In Tide and Continuities, Peter Viereck shows himself to be a formidable philosophical poet of the sort that Santayana had in mind in Three Philosophical Poets (Lucretius, Dante, and Goethe). His cosmic drama is in the form of extended meditative dialogues on death and dying carried through a series of long and ambitious poems, in which the figures (voices) of Dionysus, Persephone, and Pluto are metaphors that enlighten, rather than transmute, the perspective of an uneasily but deeply held belief in the finitude of individuated human consciousness. Viereck is a civilized humanist, just like Babbitt, Ortega, and Santayana (writers whom Viereck likes to cite in his prose works), but he is of a later generation that was tempered by World War II and turned existentialist. In an important sense, Peter Viereck is a civilized existentialist.

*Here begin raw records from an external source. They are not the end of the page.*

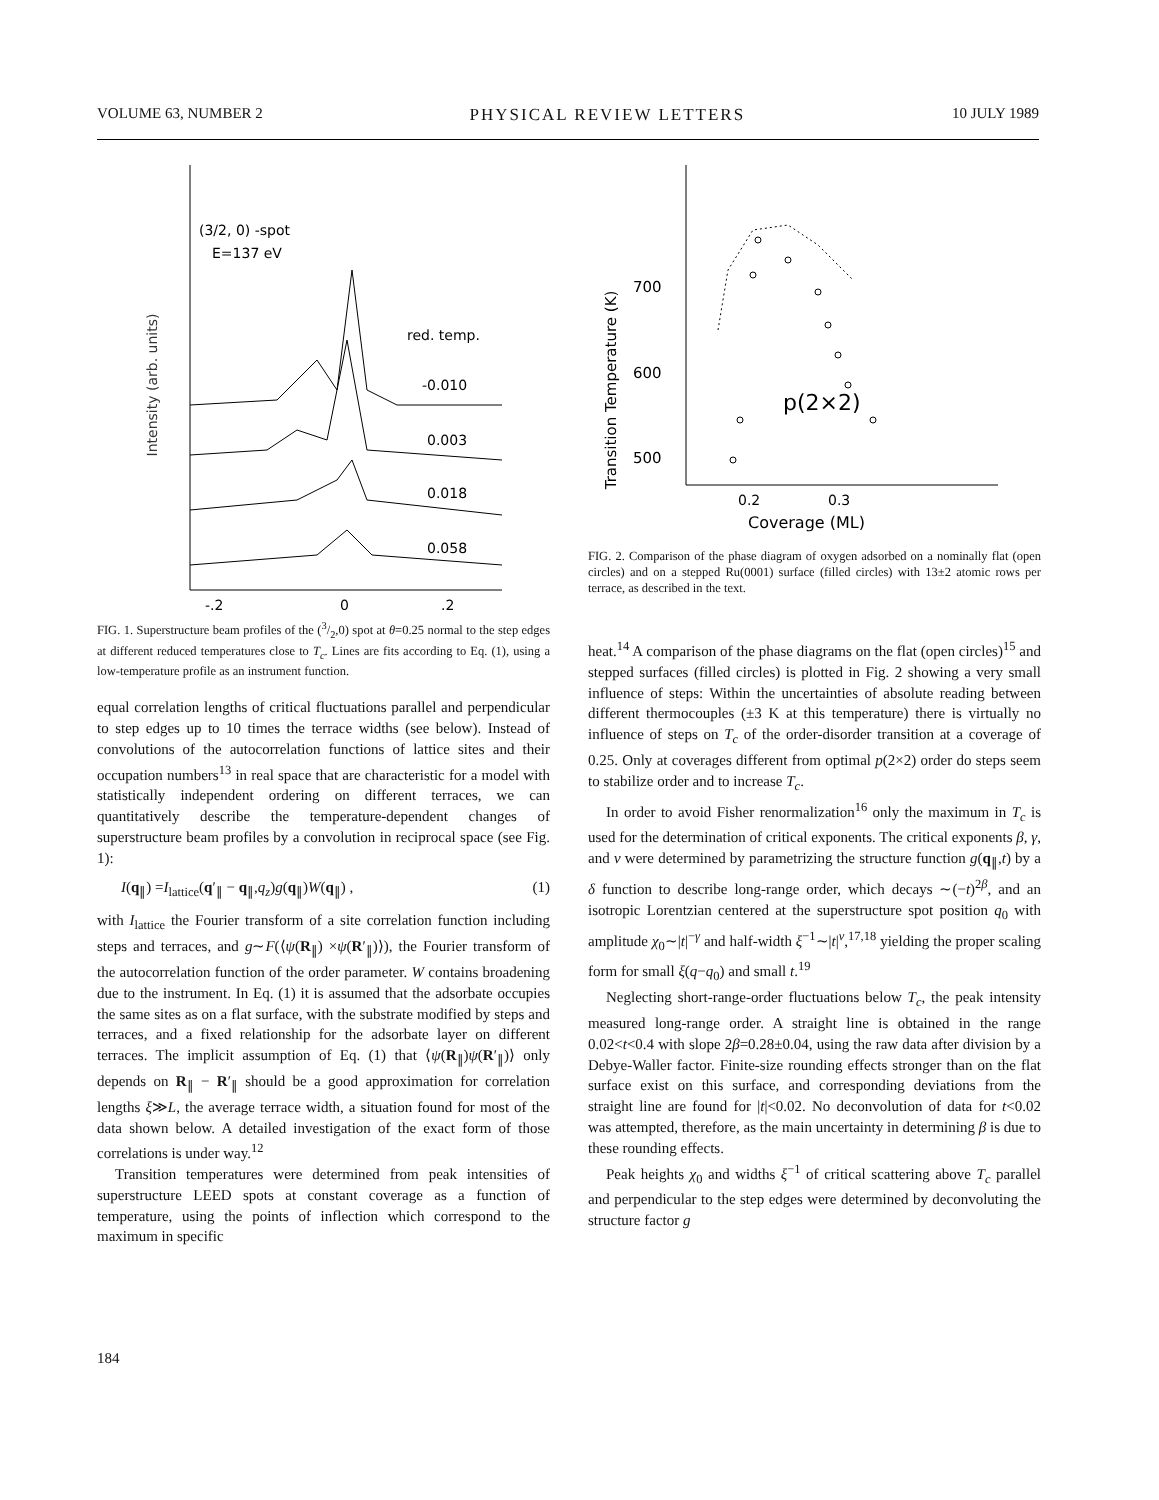VOLUME 63, NUMBER 2 PHYSICAL REVIEW LETTERS 10 JULY 1989
Intensity (arb. units)
(3/2, 0) -spot
E=137 eV
red. temp.
-0.010
0.003
0.018
0.058
-.2
0
.2
FIG. 1. Superstructure beam profiles of the (3/2,0) spot at θ=0.25 normal to the step edges at different reduced temperatures close to T<sub>c</sub>. Lines are fits according to Eq. (1), using a low-temperature profile as an instrument function.
equal correlation lengths of critical fluctuations parallel and perpendicular to step edges up to 10 times the terrace widths (see below). Instead of convolutions of the autocorrelation functions of lattice sites and their occupation numbers<sup>13</sup> in real space that are characteristic for a model with statistically independent ordering on different terraces, we can quantitatively describe the temperature-dependent changes of superstructure beam profiles by a convolution in reciprocal space (see Fig. 1):
I(q<sub>∥</sub>) =I<sub>lattice</sub>(q′<sub>∥</sub> − q<sub>∥</sub>,q<sub>z</sub>)g(q<sub>∥</sub>)W(q<sub>∥</sub>) , (1)
with I<sub>lattice</sub> the Fourier transform of a site correlation function including steps and terraces, and g∼F(⟨ψ(R<sub>∥</sub>) ×ψ(R′<sub>∥</sub>)⟩), the Fourier transform of the autocorrelation function of the order parameter. W contains broadening due to the instrument. In Eq. (1) it is assumed that the adsorbate occupies the same sites as on a flat surface, with the substrate modified by steps and terraces, and a fixed relationship for the adsorbate layer on different terraces. The implicit assumption of Eq. (1) that ⟨ψ(R<sub>∥</sub>)ψ(R′<sub>∥</sub>)⟩ only depends on R<sub>∥</sub> − R′<sub>∥</sub> should be a good approximation for correlation lengths ξ≫L, the average terrace width, a situation found for most of the data shown below. A detailed investigation of the exact form of those correlations is under way.<sup>12</sup>
Transition temperatures were determined from peak intensities of superstructure LEED spots at constant coverage as a function of temperature, using the points of inflection which correspond to the maximum in specific
Transition Temperature (K)
700
600
500
0.2
0.3
Coverage (ML)
p(2×2)
FIG. 2. Comparison of the phase diagram of oxygen adsorbed on a nominally flat (open circles) and on a stepped Ru(0001) surface (filled circles) with 13±2 atomic rows per terrace, as described in the text.
heat.<sup>14</sup> A comparison of the phase diagrams on the flat (open circles)<sup>15</sup> and stepped surfaces (filled circles) is plotted in Fig. 2 showing a very small influence of steps: Within the uncertainties of absolute reading between different thermocouples (±3 K at this temperature) there is virtually no influence of steps on T<sub>c</sub> of the order-disorder transition at a coverage of 0.25. Only at coverages different from optimal p(2×2) order do steps seem to stabilize order and to increase T<sub>c</sub>.
In order to avoid Fisher renormalization<sup>16</sup> only the maximum in T<sub>c</sub> is used for the determination of critical exponents. The critical exponents β, γ, and ν were determined by parametrizing the structure function g(q<sub>∥</sub>,t) by a δ function to describe long-range order, which decays ∼(−t)<sup>2β</sup>, and an isotropic Lorentzian centered at the superstructure spot position q<sub>0</sub> with amplitude χ<sub>0</sub>∼|t|<sup>−γ</sup> and half-width ξ<sup>−1</sup>∼|t|<sup>ν</sup>,<sup>17,18</sup> yielding the proper scaling form for small ξ(q−q<sub>0</sub>) and small t.<sup>19</sup>
Neglecting short-range-order fluctuations below T<sub>c</sub>, the peak intensity measured long-range order. A straight line is obtained in the range 0.02<t<0.4 with slope 2β=0.28±0.04, using the raw data after division by a Debye-Waller factor. Finite-size rounding effects stronger than on the flat surface exist on this surface, and corresponding deviations from the straight line are found for |t|<0.02. No deconvolution of data for t<0.02 was attempted, therefore, as the main uncertainty in determining β is due to these rounding effects.
Peak heights χ<sub>0</sub> and widths ξ<sup>−1</sup> of critical scattering above T<sub>c</sub> parallel and perpendicular to the step edges were determined by deconvoluting the structure factor g
184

Now we find him in the first poem in the book, “At My Hospital Window,” near death and suffering from a critical illness, confined to hospital, and hooked up to medical contraptions and pumped full of medicines. Yet he has written long, demanding, and complex philosophical poems in genial voices that go beyond anything that he has done before in their sustained concentration and thematic depth. It is as though his illness liberated poetic powers in Viereck, that it convinced him not to hold back anything, to go for all he could get before it was too late. In the process, he has given us a compelling myth structure through which to think through our own encounters with finitude grasped from within our personal awareness. There is a poetry of the technological hospital and Viereck has written it. Viereck, ever audacious, gives us an account of the poet’s dying and, in consequence, of what our own might be if we could pull it off.